» **Exercise instructions**:
• A. From the forum thread on duplicate _id values in a sharded MongoDB collection, write out the part that opens with the words containing "I have a sharded" and closes with "operation I perform).".
• B. Answer these questions from the thread on duplicate _id values in a sharded MongoDB collection:
(i) What kind of values are stored in the _id column?
(ii) How many documents does the collection hold?
(iii) According to the answer, among which documents can MongoDB enforce uniqueness?
• C. Continue the forum thread on duplicate _id values in a sharded MongoDB collection, picking up after its last sentence.

» **Selected text**:
5

I have a sharded mongo collection, with over 1.5 mil documents. I use the _id column as a shard key, and the values in this column are integers (rather than ObjectIds).

I do a lot of write operations on this collection, using the Perl driver (insert, update, remove, save) and mongoimport.

My problem is that somehow, I have duplicate documents on the same _id. From what I've read, this shouldn't be possible.

I've removed the duplicates, but others still appear.

Do you have any ideas where could they come from, or what should I start looking at? (Also, I've tried to replicate this on a smaller, test collection, but no duplicates are inserted, no matter what write operation I perform).

klaoo z
  • 83
  • 1
  • 1
  • 7

2 Answers2

4

This actually isn't a problem with the Perl driver .. it is related to the characteristics of sharding. MongoDB is only able to enforce uniqueness among the documents located on a single shard at the time of creation, so the default index does not require uniqueness.

In the MongoDB: Configuring Sharding documentation there is specific mention that:

  • When you shard a collection, you must specify the shard key. If there is data in the collection, mongo will require an index to be created upfront (it speeds up the chunking process); otherwise, an index will be automatically created for you.

» **Data under study**:
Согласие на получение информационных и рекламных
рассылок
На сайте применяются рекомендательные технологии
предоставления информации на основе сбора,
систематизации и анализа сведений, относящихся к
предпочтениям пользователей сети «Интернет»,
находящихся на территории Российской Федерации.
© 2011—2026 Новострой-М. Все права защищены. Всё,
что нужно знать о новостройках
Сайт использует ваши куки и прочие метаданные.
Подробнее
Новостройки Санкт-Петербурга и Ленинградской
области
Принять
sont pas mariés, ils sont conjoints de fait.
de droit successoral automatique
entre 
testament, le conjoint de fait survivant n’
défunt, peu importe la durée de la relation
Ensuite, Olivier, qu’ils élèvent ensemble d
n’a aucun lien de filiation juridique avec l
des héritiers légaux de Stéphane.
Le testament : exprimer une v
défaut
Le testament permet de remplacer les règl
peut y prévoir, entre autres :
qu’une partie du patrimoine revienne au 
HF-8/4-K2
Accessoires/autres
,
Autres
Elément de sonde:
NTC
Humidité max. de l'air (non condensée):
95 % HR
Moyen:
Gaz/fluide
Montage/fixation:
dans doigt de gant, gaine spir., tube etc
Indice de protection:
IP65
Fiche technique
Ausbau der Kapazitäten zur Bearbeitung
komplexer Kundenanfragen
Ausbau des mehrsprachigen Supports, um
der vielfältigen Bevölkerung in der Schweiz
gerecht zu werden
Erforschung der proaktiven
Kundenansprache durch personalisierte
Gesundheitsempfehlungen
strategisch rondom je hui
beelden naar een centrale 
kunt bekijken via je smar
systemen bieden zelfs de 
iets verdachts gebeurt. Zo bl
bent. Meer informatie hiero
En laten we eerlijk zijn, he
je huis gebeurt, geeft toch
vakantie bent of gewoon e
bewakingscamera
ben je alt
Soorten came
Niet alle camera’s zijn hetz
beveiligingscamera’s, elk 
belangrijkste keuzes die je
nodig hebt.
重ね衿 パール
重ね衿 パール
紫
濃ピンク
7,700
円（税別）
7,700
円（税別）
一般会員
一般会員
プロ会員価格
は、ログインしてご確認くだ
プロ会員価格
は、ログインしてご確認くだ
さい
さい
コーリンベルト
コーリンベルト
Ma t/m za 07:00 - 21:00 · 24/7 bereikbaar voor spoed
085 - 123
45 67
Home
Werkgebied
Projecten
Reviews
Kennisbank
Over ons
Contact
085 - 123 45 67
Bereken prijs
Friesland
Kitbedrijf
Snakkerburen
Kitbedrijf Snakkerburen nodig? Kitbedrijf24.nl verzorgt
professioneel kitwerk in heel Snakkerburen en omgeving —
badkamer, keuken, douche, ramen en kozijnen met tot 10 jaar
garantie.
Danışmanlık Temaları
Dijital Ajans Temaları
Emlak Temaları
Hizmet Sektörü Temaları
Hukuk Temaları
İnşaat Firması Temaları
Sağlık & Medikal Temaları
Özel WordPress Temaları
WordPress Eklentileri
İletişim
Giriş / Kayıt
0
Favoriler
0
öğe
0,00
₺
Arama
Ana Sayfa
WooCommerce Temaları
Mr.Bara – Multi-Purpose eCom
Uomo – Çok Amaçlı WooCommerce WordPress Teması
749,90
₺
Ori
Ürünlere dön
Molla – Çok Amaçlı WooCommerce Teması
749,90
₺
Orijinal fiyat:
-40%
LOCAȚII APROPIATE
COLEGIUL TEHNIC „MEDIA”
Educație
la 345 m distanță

» **Your responses**:
• A.
I have a sharded mongo collection, with over 1.5 mil documents. I use the _id column as a shard key, and the values in this column are integers (rather than ObjectIds).

I do a lot of write operations on this collection, using the Perl driver (insert, update, remove, save) and mongoimport.

My problem is that somehow, I have duplicate documents on the same _id. From what I've read, this shouldn't be possible.

I've removed the duplicates, but others still appear.

Do you have any ideas where could they come from, or what should I start looking at? (Also, I've tried to replicate this on a smaller, test collection, but no duplicates are inserted, no matter what write operation I perform).

• B.
(i) Integers, rather than ObjectIds.
(ii) Over 1.5 million.
(iii) Among the documents located on a single shard at the time of creation.

• C.
  • You can use the {unique: true} option to ensure that the underlying index enforces uniqueness so long as the unique index is a prefix of the shard key.

  • If the "unique: true" option is not used, the shard key does not have to be unique.

Stennie
  • 63,885
  • 14
  • 149
  • 175
  • I just checked that, and you were right... the "unique:true" option was not specified :) Thanks a lot, your answer was extremely helpful. – klaoo z Jun 28 '12 at 13:28
  • FYI, noticed there is a new tutorial: [MongoDB: Enforce Unique Keys for Sharded Collections](http://docs.mongodb.org/manual/tutorial/enforce-unique-keys-for-sharded-collections/). – Stennie Jun 29 '12 at 00:50
1

How have you implemented generating the integer Ids?

If you use a system like the one suggested on the MongoDB website, you should be fine. For reference:

function counter(name) {
    var ret = db.counters.findAndModify({
         query:{_id:name}, 
         update:{$inc:{next:1}}, 
         "new":true, 
         upsert:true});

    return ret.next;
}

db.users.insert({_id:counter("users"), name:"Sarah C."}) // _id : 1
db.users.insert({_id:counter("users"), name:"Bob D."}) // _id : 2

If you are generating your Ids by reading a most recent record in the document store, then incrementing the number in the perl code, then inserting with the incremented number you could be running into timing issues.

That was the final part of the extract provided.